_ASSIGNED TASK_: Look through the data below and show every line that includes "AperFunction".

[Design files in plain text]
====

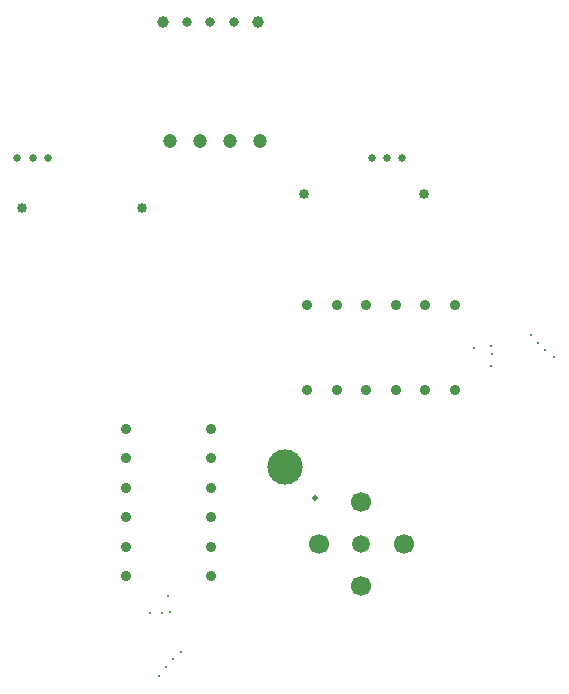
<source format=gbr>
%TF.GenerationSoftware,Altium Limited,Altium Designer,22.7.1 (60)*%
G04 Layer_Color=0*
%FSLAX45Y45*%
%MOMM*%
%TF.SameCoordinates,2E8CAF61-F9F5-4988-A97D-765C0E49F6B8*%
%TF.FilePolarity,Positive*%
%TF.FileFunction,Plated,1,2,PTH,Drill*%
%TF.Part,Single*%
G01*
G75*
%TA.AperFunction,ComponentDrill*%
%ADD57C,0.85000*%
%ADD58C,1.20000*%
%ADD59C,1.00000*%
%ADD60C,0.80000*%
%ADD61C,0.90000*%
%ADD62C,0.90000*%
%ADD63C,1.50000*%
%ADD64C,1.70000*%
%ADD65C,0.65000*%
%TA.AperFunction,ViaDrill,NotFilled*%
%ADD66C,0.30000*%
%ADD67C,3.00000*%
%ADD68C,0.50000*%
D57*
X774700Y1193800D02*
D03*
X1790700D02*
D03*
X-1612900Y1076849D02*
D03*
X-596900D02*
D03*
D58*
X-355600Y1643874D02*
D03*
X-101600Y1643874D02*
D03*
X152400Y1643874D02*
D03*
X406400D02*
D03*
D59*
X384100Y2654301D02*
D03*
X-415900Y2654300D02*
D03*
D60*
X184100Y2654300D02*
D03*
X-15900Y2654300D02*
D03*
X-215900D02*
D03*
D61*
X-9309Y-790616D02*
D03*
Y-1040616D02*
D03*
Y-1290616D02*
D03*
Y-1540616D02*
D03*
Y-1790616D02*
D03*
Y-2040616D02*
D03*
X-731624D02*
D03*
X-731625Y-1790615D02*
D03*
X-731624Y-1540616D02*
D03*
Y-1290616D02*
D03*
Y-1040616D02*
D03*
Y-790616D02*
D03*
D62*
X803316Y257391D02*
D03*
X1053316Y257391D02*
D03*
X1303316D02*
D03*
X1553316D02*
D03*
X1803316Y257390D02*
D03*
X2053316Y257391D02*
D03*
Y-464925D02*
D03*
X1803315Y-464925D02*
D03*
X1553316Y-464924D02*
D03*
X1303316Y-464925D02*
D03*
X1053316Y-464924D02*
D03*
X803316Y-464924D02*
D03*
D63*
X1263614Y-1766751D02*
D03*
D64*
X904403Y-1766751D02*
D03*
X1263615Y-2125962D02*
D03*
X1622826Y-1766753D02*
D03*
X1263615Y-1407541D02*
D03*
D65*
X-1389621Y1502263D02*
D03*
X-1519621Y1502263D02*
D03*
X-1649621D02*
D03*
X1350380D02*
D03*
X1480379Y1502263D02*
D03*
X1610379Y1502263D02*
D03*
D66*
X-452917Y-2882234D02*
D03*
X-329059Y-2743579D02*
D03*
X-526255Y-2349743D02*
D03*
X-354067Y-2343814D02*
D03*
X-260454Y-2684559D02*
D03*
X-388248Y-2804960D02*
D03*
X2894934Y-186217D02*
D03*
X2756279Y-62359D02*
D03*
X2362444Y-259555D02*
D03*
X2356514Y-87367D02*
D03*
X2697259Y6246D02*
D03*
X2817660Y-121548D02*
D03*
X-423593Y-2354872D02*
D03*
X-371691Y-2205656D02*
D03*
X2367573Y-156893D02*
D03*
X2218356Y-104991D02*
D03*
D67*
X615379Y-1113638D02*
D03*
D68*
X869379Y-1380337D02*
D03*
%TF.MD5,99c2f4557190ba5cf65decb3533f35cb*%
M02*

</source>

====

_EXERCISE SOLUTION_:
%TA.AperFunction,ComponentDrill*%
%TA.AperFunction,ViaDrill,NotFilled*%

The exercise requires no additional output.